# [Your goal]
Among the lines below, how many have the string "notepad" in them? Only the number is wanted.
# # # #
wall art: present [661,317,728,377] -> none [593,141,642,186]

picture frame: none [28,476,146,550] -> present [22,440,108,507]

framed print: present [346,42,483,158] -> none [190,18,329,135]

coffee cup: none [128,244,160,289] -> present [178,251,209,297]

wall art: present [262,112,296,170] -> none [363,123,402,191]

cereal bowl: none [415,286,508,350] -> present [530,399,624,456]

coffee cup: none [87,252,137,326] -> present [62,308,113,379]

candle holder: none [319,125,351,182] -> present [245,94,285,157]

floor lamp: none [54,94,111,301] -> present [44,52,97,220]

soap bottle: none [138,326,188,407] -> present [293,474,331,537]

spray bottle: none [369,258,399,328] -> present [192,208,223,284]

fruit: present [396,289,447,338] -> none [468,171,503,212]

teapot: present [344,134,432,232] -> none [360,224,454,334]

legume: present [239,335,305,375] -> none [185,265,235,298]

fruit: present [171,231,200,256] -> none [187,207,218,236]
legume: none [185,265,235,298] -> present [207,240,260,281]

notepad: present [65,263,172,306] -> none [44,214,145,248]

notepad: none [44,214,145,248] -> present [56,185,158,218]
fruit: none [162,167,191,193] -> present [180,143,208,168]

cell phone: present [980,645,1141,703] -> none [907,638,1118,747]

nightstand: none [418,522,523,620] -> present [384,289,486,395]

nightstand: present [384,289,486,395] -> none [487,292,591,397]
# # # #
# [Output]
2